Problem to work on ▸ Show each line of the data below that has the string "curve" in it.

== Segment start ==

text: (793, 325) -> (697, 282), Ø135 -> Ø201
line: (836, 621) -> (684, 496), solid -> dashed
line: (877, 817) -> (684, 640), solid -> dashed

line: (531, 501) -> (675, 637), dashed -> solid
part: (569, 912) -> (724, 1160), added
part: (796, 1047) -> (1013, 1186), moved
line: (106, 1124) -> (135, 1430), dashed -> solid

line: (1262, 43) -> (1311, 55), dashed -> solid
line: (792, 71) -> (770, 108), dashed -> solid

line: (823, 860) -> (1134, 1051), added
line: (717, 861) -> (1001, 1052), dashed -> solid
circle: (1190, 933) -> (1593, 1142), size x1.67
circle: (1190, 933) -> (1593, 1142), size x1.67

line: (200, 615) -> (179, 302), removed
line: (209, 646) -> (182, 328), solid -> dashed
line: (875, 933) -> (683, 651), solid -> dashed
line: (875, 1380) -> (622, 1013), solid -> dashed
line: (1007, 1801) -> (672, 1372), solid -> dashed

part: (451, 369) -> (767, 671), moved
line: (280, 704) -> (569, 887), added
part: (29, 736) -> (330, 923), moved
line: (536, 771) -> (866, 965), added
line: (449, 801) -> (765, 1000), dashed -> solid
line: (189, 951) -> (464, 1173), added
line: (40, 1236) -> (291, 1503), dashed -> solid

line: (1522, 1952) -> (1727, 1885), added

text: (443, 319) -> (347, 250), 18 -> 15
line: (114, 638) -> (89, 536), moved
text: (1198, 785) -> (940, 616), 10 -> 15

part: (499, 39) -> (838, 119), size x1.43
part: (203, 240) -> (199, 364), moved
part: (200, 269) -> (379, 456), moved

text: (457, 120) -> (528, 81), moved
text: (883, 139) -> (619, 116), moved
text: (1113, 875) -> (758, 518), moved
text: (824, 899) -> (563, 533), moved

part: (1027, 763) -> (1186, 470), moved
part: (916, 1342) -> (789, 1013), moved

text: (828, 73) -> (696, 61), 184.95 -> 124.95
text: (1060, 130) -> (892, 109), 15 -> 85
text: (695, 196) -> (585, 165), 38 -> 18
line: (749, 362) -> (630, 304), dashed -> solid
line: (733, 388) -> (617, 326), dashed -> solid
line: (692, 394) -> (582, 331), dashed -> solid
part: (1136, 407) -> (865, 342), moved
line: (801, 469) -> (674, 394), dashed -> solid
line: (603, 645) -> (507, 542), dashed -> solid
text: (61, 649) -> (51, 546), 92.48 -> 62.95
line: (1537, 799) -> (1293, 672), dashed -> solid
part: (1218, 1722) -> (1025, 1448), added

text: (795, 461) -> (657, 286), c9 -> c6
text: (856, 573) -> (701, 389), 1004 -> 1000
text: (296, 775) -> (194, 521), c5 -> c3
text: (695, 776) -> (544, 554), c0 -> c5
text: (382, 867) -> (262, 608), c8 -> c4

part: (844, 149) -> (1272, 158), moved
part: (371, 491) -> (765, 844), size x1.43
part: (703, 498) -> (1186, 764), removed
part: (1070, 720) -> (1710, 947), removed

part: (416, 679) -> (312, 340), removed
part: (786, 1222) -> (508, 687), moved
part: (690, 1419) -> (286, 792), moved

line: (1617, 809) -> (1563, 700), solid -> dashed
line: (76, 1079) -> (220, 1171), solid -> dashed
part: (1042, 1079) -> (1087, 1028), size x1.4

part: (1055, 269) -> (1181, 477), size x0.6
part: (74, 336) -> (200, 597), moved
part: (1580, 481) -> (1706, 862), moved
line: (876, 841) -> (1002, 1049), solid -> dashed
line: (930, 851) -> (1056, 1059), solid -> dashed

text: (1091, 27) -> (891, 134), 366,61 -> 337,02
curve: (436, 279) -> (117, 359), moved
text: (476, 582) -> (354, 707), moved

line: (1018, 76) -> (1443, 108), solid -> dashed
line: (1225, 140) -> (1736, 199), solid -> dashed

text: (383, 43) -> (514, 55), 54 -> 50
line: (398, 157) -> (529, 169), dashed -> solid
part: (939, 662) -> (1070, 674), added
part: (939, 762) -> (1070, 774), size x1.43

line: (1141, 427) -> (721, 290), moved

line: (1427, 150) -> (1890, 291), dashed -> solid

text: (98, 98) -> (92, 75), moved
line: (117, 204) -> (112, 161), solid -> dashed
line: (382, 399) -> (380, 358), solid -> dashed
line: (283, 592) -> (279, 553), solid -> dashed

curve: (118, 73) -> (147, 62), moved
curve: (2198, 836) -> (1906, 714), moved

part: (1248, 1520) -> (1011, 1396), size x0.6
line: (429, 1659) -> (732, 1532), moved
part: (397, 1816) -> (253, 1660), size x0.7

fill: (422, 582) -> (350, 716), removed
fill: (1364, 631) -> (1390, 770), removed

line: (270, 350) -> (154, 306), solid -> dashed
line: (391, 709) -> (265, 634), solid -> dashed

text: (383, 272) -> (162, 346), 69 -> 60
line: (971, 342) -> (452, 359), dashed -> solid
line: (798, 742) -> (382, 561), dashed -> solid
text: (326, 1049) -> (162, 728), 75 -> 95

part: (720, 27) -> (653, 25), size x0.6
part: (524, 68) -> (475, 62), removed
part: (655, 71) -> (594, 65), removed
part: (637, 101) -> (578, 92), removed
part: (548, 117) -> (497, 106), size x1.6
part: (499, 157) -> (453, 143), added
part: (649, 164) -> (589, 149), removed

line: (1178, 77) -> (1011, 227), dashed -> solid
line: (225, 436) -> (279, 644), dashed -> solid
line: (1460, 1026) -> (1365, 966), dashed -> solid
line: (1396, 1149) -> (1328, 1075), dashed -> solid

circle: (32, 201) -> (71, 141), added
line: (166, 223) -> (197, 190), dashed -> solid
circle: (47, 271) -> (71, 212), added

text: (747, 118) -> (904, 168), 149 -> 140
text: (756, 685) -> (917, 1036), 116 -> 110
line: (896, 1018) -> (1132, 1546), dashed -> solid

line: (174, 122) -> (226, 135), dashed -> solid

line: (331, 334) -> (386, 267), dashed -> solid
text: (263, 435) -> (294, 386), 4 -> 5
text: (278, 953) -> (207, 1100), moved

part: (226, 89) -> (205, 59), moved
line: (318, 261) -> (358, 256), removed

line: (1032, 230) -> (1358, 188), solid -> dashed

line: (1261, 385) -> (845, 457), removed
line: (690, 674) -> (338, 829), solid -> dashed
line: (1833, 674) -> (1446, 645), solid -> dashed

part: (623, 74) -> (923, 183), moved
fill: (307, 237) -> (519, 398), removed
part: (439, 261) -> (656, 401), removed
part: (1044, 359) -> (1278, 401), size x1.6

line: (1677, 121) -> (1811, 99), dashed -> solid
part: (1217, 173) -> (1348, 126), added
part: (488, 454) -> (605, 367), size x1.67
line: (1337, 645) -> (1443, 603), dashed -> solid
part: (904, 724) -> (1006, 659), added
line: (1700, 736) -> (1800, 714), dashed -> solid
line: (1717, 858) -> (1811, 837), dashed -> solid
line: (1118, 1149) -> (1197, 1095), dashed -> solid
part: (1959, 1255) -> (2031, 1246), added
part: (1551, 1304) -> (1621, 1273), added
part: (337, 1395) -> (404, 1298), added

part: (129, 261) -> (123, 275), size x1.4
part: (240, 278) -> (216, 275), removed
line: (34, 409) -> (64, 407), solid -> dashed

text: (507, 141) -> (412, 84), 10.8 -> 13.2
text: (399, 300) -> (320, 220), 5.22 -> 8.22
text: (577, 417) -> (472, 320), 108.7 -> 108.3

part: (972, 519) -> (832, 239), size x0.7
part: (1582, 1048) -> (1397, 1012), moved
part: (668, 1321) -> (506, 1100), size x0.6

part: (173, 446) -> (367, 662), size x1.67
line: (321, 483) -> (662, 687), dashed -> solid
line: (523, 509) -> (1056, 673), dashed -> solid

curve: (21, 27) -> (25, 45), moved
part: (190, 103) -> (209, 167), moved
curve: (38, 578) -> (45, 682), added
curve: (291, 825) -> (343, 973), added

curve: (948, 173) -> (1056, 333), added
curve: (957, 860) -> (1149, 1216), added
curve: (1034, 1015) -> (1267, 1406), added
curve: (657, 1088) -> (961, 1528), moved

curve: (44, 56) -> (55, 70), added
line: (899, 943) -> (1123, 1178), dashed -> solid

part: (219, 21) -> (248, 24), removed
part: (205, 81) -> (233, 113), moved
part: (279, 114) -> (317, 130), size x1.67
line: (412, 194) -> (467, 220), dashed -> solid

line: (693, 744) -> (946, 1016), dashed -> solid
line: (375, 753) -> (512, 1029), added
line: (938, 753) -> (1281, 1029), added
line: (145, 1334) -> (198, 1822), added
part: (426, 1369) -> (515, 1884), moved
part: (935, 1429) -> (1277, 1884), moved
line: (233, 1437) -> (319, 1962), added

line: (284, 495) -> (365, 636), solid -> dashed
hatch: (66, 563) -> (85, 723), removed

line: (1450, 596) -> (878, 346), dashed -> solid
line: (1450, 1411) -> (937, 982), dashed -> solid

== Segment end ==

Result of this task ▸
curve: (436, 279) -> (117, 359), moved
curve: (118, 73) -> (147, 62), moved
curve: (2198, 836) -> (1906, 714), moved
curve: (21, 27) -> (25, 45), moved
curve: (38, 578) -> (45, 682), added
curve: (291, 825) -> (343, 973), added
curve: (948, 173) -> (1056, 333), added
curve: (957, 860) -> (1149, 1216), added
curve: (1034, 1015) -> (1267, 1406), added
curve: (657, 1088) -> (961, 1528), moved
curve: (44, 56) -> (55, 70), added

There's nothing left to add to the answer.